Pastor Stig may be sinful. That is to be expected. But his self-righteousness and hypocrisy are an attack on most church leaders who toil away serving God in their parishes. Most know their innate sinfulness and depend on the grace of God to sustain them. Pollak's caricature does nothing to elevate the place of a much-needed grace-giving body. We must turn away from this portrayal, knowing it is wrong, even if some church leaders do live like this. It is not the norm.

Ultimately, the message of the movie centers on love and life. Daniel's childhood had caused him to become hard-hearted and loveless. The members of his choir taught him to love again. And in loving, he discovered a joy for living.
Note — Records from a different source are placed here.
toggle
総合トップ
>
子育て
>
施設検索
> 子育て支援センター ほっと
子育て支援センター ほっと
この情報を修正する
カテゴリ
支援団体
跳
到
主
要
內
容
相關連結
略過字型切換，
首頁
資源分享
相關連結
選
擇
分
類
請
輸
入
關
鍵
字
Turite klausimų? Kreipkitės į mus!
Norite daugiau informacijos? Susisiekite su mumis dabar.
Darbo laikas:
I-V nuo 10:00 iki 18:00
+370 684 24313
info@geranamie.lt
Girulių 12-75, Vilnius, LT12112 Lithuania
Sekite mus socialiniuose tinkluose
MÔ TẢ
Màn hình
Gabriella, in a stirring solo at a choir concert, sings lines composed by Daniel: "I want to feel that I have lived my life." These are both his words and hers.
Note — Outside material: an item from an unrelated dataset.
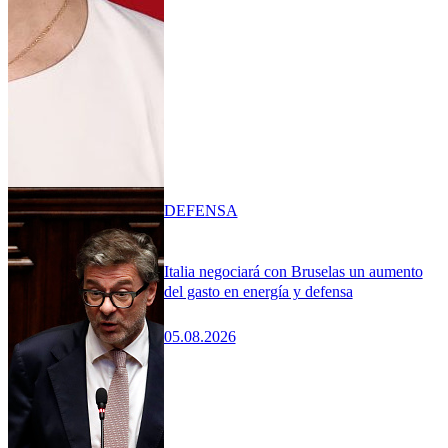
DEFENSA
Italia negociará con Bruselas un aumento
del gasto en energía y defensa
05.08.2026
Our lives are short and we desperately want them to count for something. By living to love -- others, God and ourselves (Lk. 10:27) -- we will make a difference. And in making a difference in this world, we will have a lived a life worthwhile.

From his youth Daniel wanted to write and play music that would open the hearts of others, and in losing himself and his successful career he found his life's goal completed. How about you? If you have not achieved your lifelong ambition, perhaps in losing your life you can find it afresh (Matt. 10:39) and learn to live and love. and make a positive difference.